Dev: Popular Deployment Strategies
"Big Bang" Deployment
- All major pieces packaged in one deployment;
- Largely or completely replacing an existing software version with a new one;
- Deployment usually resulting in long development and testing cycles;
- Assuming a minimal chance of failure as rollbacks may be impossible or impractical;
- Completion times are usually long and can take multiple teams’ efforts;
- Requiring action from clients to update the client-side installation.
Rolling Deployment
An application’s new version gradually replaces the old one. The actual deployment happens over a period of time. During that time, new and old versions will coexist without affecting functionality or user experience.
Progressive exposure deployment
The progressive exposure targets to a specific group of users for each of the rings.
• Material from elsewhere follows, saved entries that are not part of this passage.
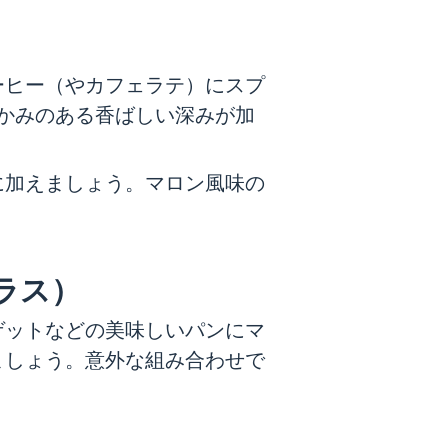
ーヒー（やカフェラテ）にスプ
かみのある香ばしい深みが加
に加えましょう。マロン風味の
ラス）
ゲットなどの美味しいパンにマ
ましょう。意外な組み合わせで
。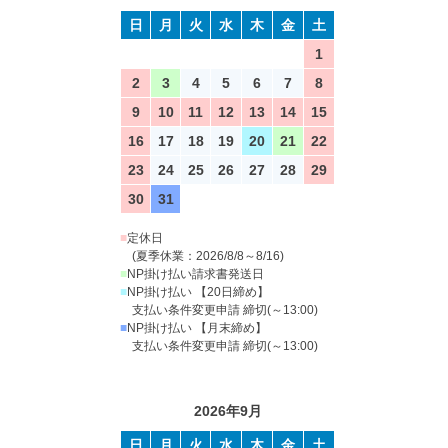
日
月
火
水
木
金
土
1
2
3
4
5
6
7
8
9
10
11
12
13
14
15
16
17
18
19
20
21
22
23
24
25
26
27
28
29
30
31
■
定休日
(夏季休業：2026/8/8～8/16)
■
NP掛け払い請求書発送日
■
NP掛け払い 【20日締め】
支払い条件変更申請 締切(～13:00)
■
NP掛け払い 【月末締め】
支払い条件変更申請 締切(～13:00)
2026年9月
日
月
火
水
木
金
土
Blue-Green, Red-Black or A/B Deployment
One is the currently-running production environment receiving all user traffic (depicted as Blue). The other is a clone of it, but idle (Green). Both use the same database back-end and app configuration:
The new version of the application is deployed in the green environment and tested for functionality and performance. Once the testing results are successful, application traffic is routed from blue to green. Green then becomes the new production.
Canary deployment is like blue-green, except it’s more risk-averse. Instead of switching from blue to green in one step, you use a phased approach.
With canary deployment, you deploy a new application code in a small part of the production infrastructure. Once the application is signed off for release, only a few users are routed to it. This minimizes any impact.